In August 2016, the University of Cincinnati Board of Trustees voted to make UC campuses tobacco free as of May 1, 2017, but the students who use tobacco will still be here.
UC’s Win by Quitting program aims to help community members quit smoking.
The UC Barret Cancer Center hosts the program, which is free for students as well as all members of the UC community.
“[The ban] comes from a good place; it’s just the university trying to make everyone healthier,” said Caroline Bekker, second-year electronic media student whose own smoking habit will be affected by the ban.
“I would consider joining,” said Bekker. “Any type of support group that makes it easier is a good thing.”
The program is designed to get patients to slow down on their tobacco use, rather than try to get them to quit cold turkey, and it provides medication to assist them with slowing down, according to Richard Simmons, second-year business management student, who works for the Win by Quitting program.
The program takes six sessions over the course of 12 weeks and involves an individualized approach to each specific smoker’s needs.
“Our appointments are one on one from the very first appointment to the last appointment,” said Simmons. “At least for myself, I found out that a lot of people kind of shy away from the group thing. I get a lot of phone calls, and they ask ‘is it group?’ If I say yes, then they kind of don’t want to do it, but if it’s individual I found out that a lot of people would go.”

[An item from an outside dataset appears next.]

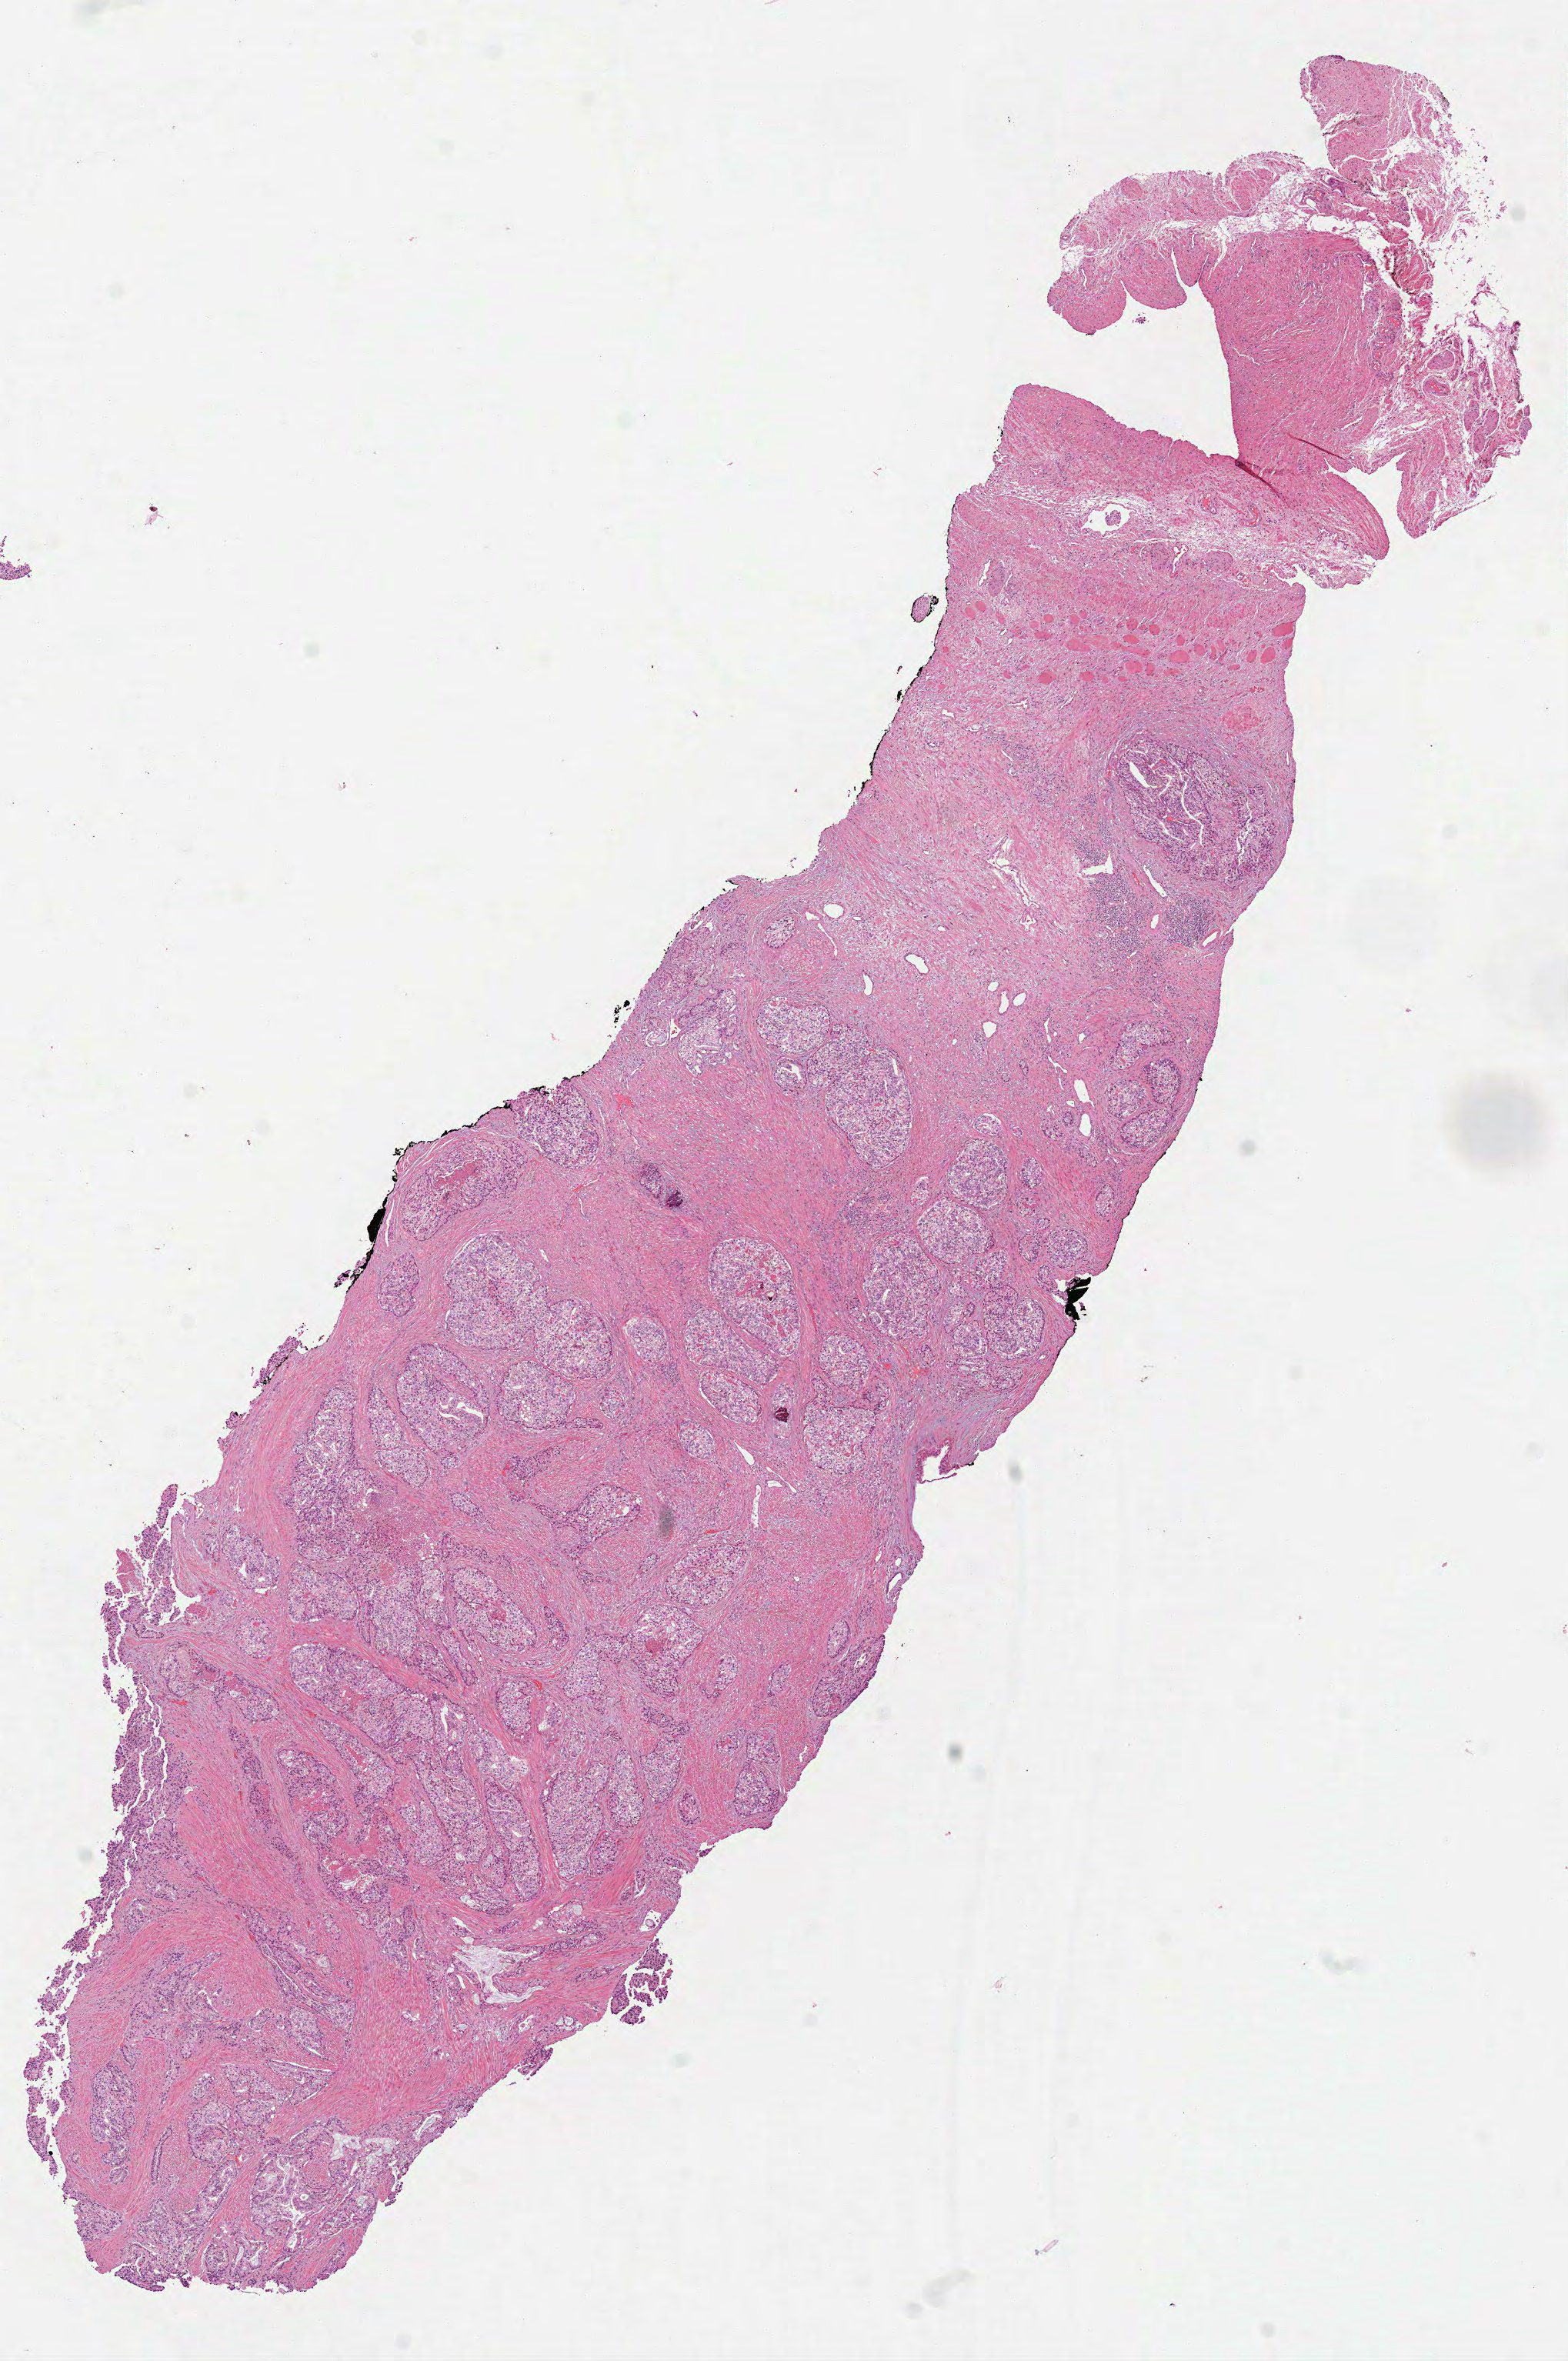
Digitized Hematoxylin and eosin (H&E) stained tissue section (whole slide), a low-resolution overview of the entire scanned area, about 8.2 x 12.4 mm. FFPE section. Sample: primary tumour, prostate. Patient: male, age at initial diagnosis 47 years. Gleason score: 8 (4+4).
Pathologic diagnosis: Adenocarcinoma, NOS (prostate gland). Laterality: bilateral. Lymph nodes positive (case pathology): 1 of 10 examined.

Of the first 376 patients who completed one visit and responded to follow-up contact, 46 percent have quit smoking. For the 250 patients who completed at least three sessions, 54 percent of them quit.
Win by Quitting utilizes behavior modification techniques as well as prescription medication to help smokers quit.
In the first session, the physician reviews the smoker’s medical history to see if certain prescription smoking cessation drugs are safe for the patient.
The patient is then asked to report where they lie on a depression scale, a nicotine dependence scale and their history of quitting, or trying to quit, smoking.
The program operates by helping smokers identify their reasons for quitting, obstacles that may be in their way and then teaches the techniques to cope with their nicotine cravings.
On “Quit Day,” the smoker is helped with the disposal of smoking paraphernalia and is prescribed medicine to help them quit according to their needs.
Most participants are prescribed a nicotine patch (NTP), sometimes along with the drug bupropion, which reduces craving and withdrawal symptoms. Another option is the drug Varenicline, which reduces cravings while also reducing smoking’s pleasurable effects.
Since the program began in August 2004, it has had 1,550 people register, 981 patients have actually shown up for their first appointment and the total number of visits to the program’s sessions is 3,512.
The program is not just for students. In fact, the average age of participants is 49.3 years old, with 38 percent of the patients being male and 62 percent of them being female.
UPDATE 1/27/17, 2:30 p.m.: This story was updated to state that campus will go smoke free on May 1, 2017.